今週の日経新聞「迫真」では、LINE社で発生した個人情報の不適切保管問題をネタとして、親会社であるZHDとLINEとの実質支配の力学が語られています。親会社からすると「グループ経営管理の難しさ」を痛感する具体的事例として興味深い内容ですね。
この「迫真」記事を読むと、今回の問題には様々なガバナンス上の論点があることがわかります。その論点のひとつとして、本日は「データガバナンス」について考えてみたいと思います。たとえば7月27日「苦悩のLINE(1)-いつか起こる問題だった」では、韓国での個人情報保管問題にせよ、中国の業務委託先企業が日本の利用者データを閲覧できた問題にせよ、LINE社では開発担当者以外には知らなかった可能性があり、これは同社における「データガバナンスの問題だ」と述べられています。
ところで、この「データガバナンス」なる定義はどのようなものなのか。そもそも、いったいどのようなガバナンスなのか。ということで、とりあえずGoogleで検索をしますと、
データガバナンスとは、組織が目標を達成するうえで情報を効果的かつ効率的に使用するための、プロセス、役割、ポリシー、標準、評価指標の集合を意味する単語です。 ビジネスや組織全体で使用されるデータの品質とセキュリティを保証するプロセスと責任を確立します。

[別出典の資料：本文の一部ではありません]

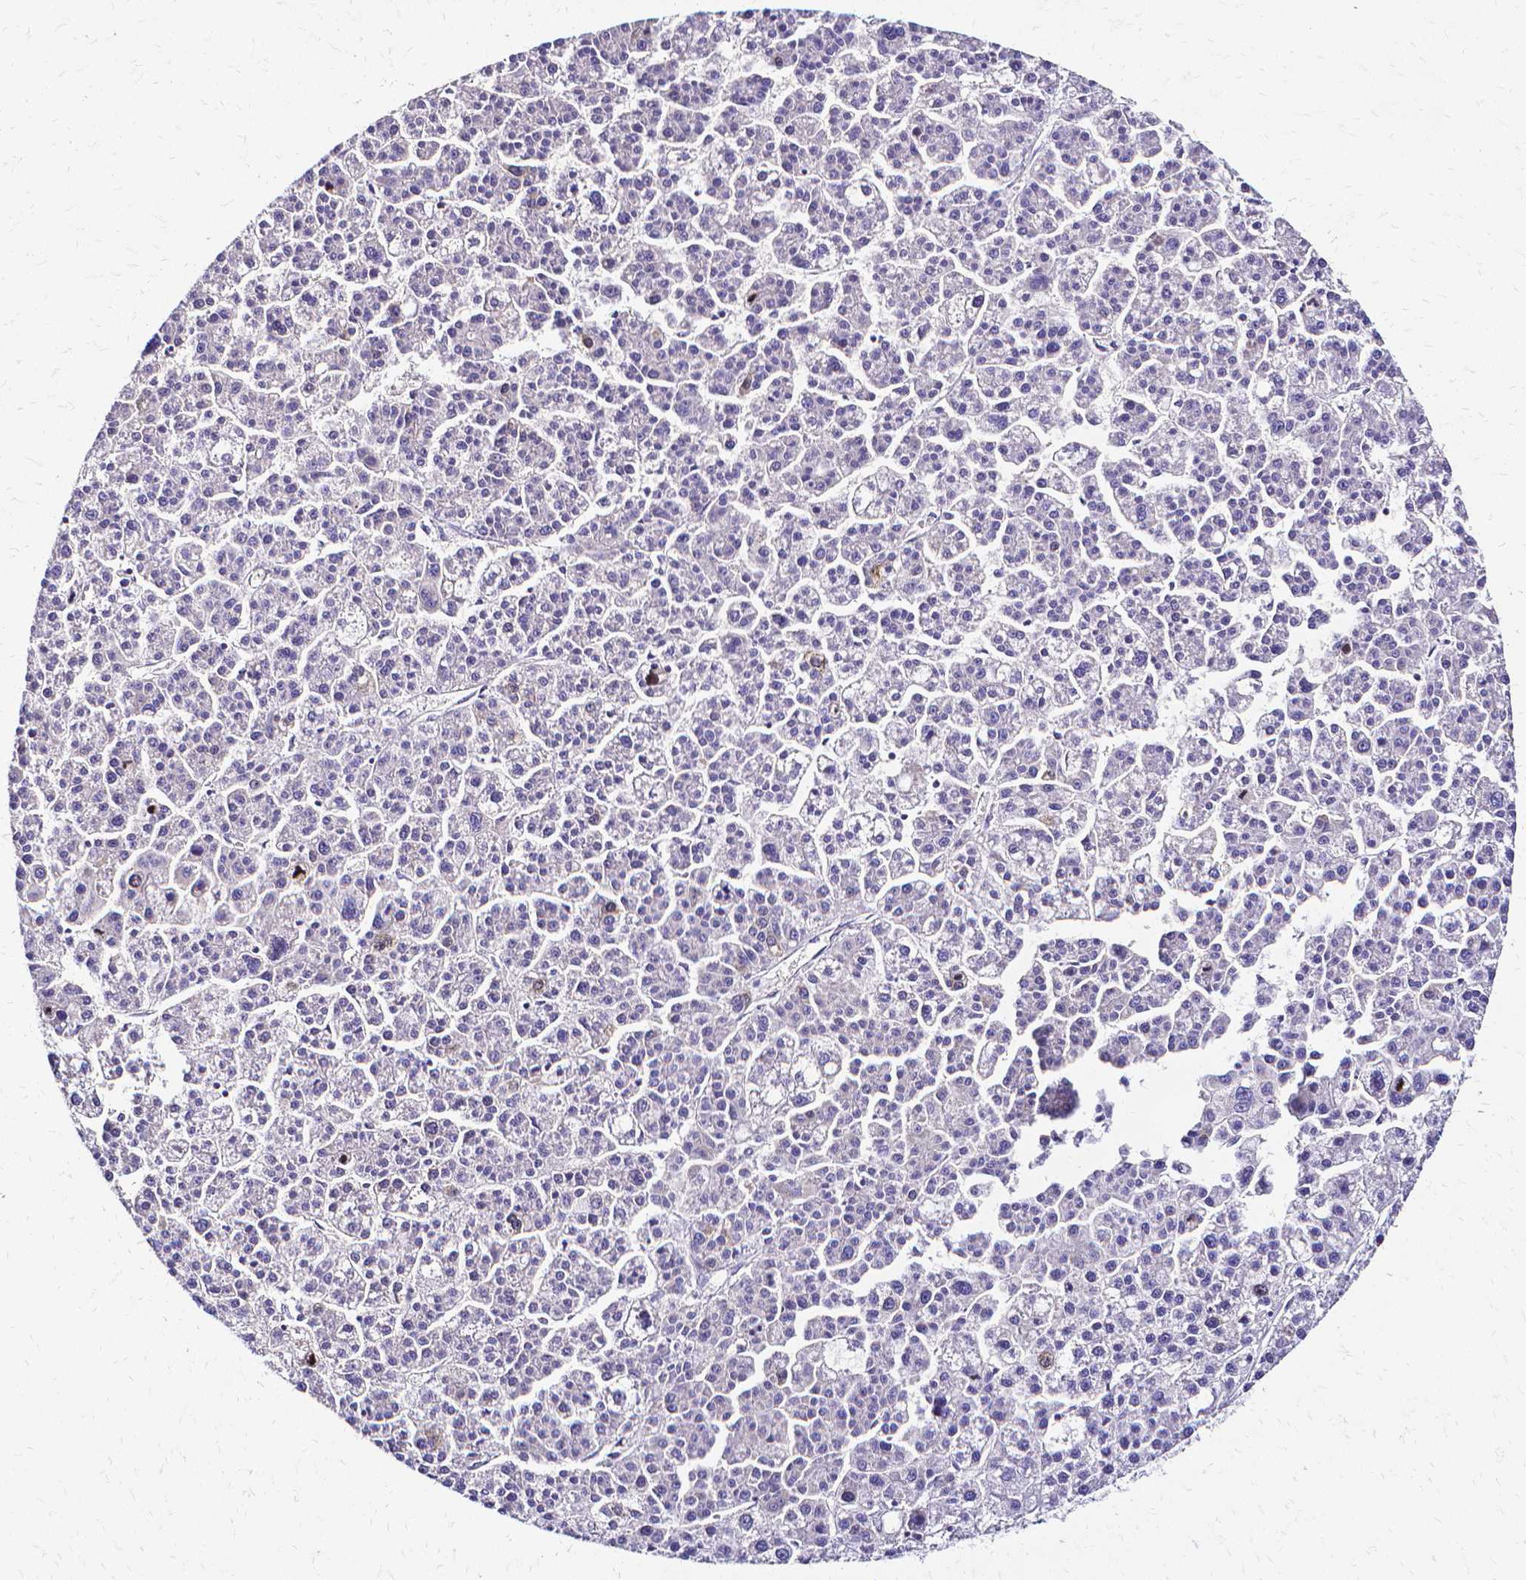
{"staining": {"intensity": "negative", "quantity": "none", "location": "none"}, "tissue": "liver cancer", "cell_type": "Tumor cells", "image_type": "cancer", "snomed": [{"axis": "morphology", "description": "Carcinoma, Hepatocellular, NOS"}, {"axis": "topography", "description": "Liver"}], "caption": "Liver hepatocellular carcinoma was stained to show a protein in brown. There is no significant positivity in tumor cells. The staining was performed using DAB (3,3'-diaminobenzidine) to visualize the protein expression in brown, while the nuclei were stained in blue with hematoxylin (Magnification: 20x).", "gene": "CCNB1", "patient": {"sex": "female", "age": 58}}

と出てきます。重要なデータ保管の状況を開発担当者しか知らなかったということは、まさにデータのセキュリティを保証するプロセスに欠けていた、ということかと思われます。しかし上記の問題を「データガバナンスの問題」と捉えるのであれば、役員が知っていたらすぐに対策をとることが前提となるはずですが、果たしてそうでしょうか?
LINE社の役員の方々が、利用者データの保管場所や業務委託先企業の作業プロセスを知っていたとしても、何が悪いのかわからなかったのではないでしょうか。もしくは、たとえ問題だと認識したとしても、すぐに対策を打たなかった(有事の意識が欠けていた)という可能性はなかったのでしょうか。「こんな事態になっていますが、ZHDさんはご存じですか?」といった外部通報が親会社に届いたそうですが(おそらくLINEの社員による内部告発かと思いますが)、これはLINE社経営陣の感度が悪いからこそ外部に情報提供があったように推測されます。

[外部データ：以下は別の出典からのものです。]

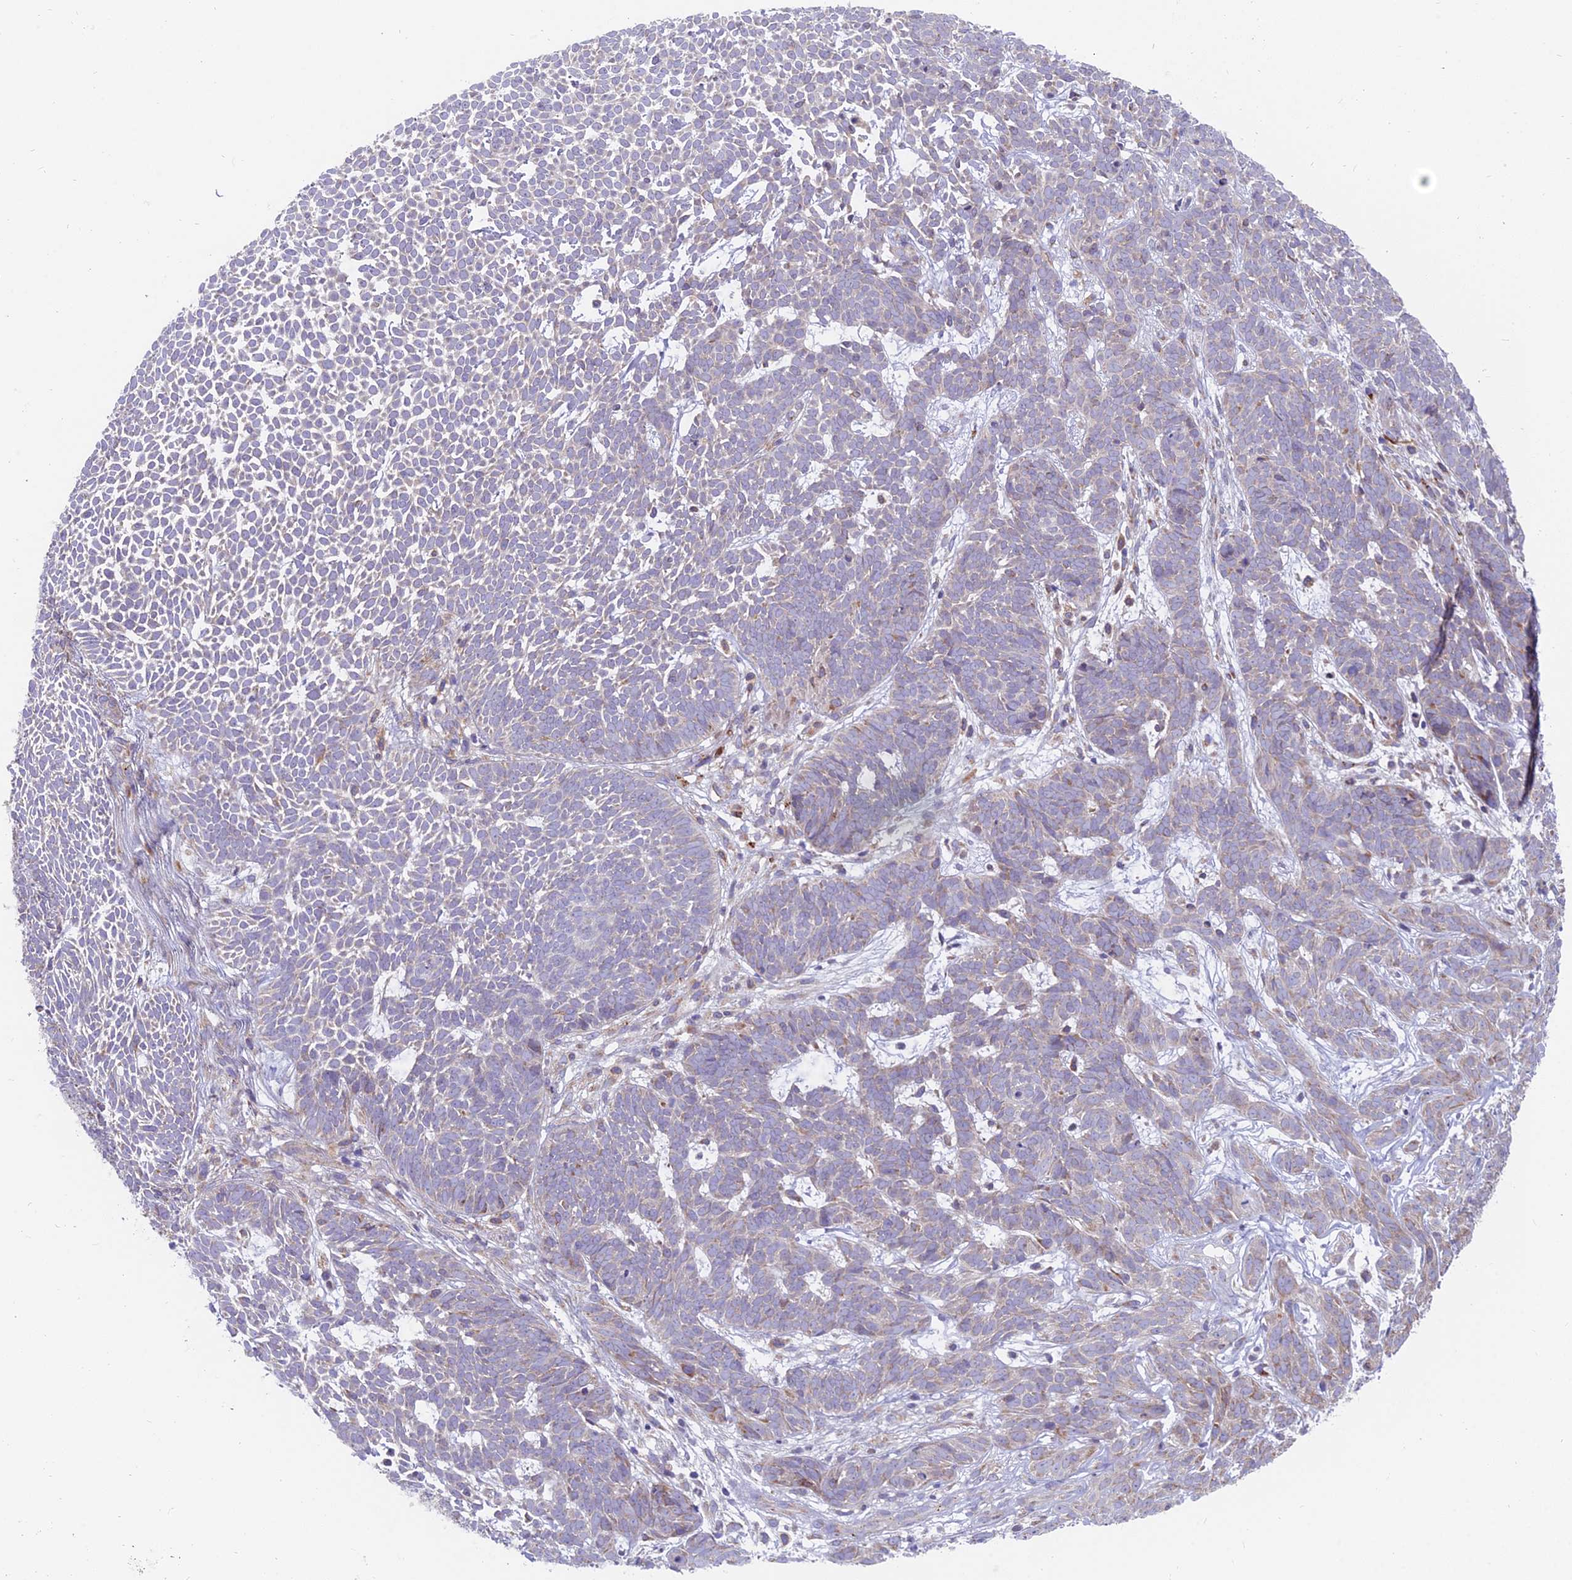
{"staining": {"intensity": "negative", "quantity": "none", "location": "none"}, "tissue": "skin cancer", "cell_type": "Tumor cells", "image_type": "cancer", "snomed": [{"axis": "morphology", "description": "Basal cell carcinoma"}, {"axis": "topography", "description": "Skin"}], "caption": "Skin cancer (basal cell carcinoma) stained for a protein using immunohistochemistry (IHC) exhibits no expression tumor cells.", "gene": "TBC1D20", "patient": {"sex": "female", "age": 78}}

上記の「データガバナンス」の一般的な定義からは逸脱しているかもしれませんが、ときどき情報漏洩事件を発生させた企業の危機管理のお手伝いをするなかで、一番問題だと思うのは「経営者が情報管理の重要性を認識していない」という点だと感じておりまして、私の中での「データガバナンス」の問題はむしろ「経営者は何がデータ管理上の問題なのかわからない」「たとえ漏洩の可能性はあったとしても、実際に利用者に損失が発生していなければ騒ぐほどのことではない」といった経営者の姿勢ではないでしょうか。
経営者自身に関心がないからこそ開発担当者(責任者)は問題と思われる事態を報告しないのではないかと。このあたり、真実はどうだったのか、LINE社の幹部の方にでもお尋ねしてみたいところです。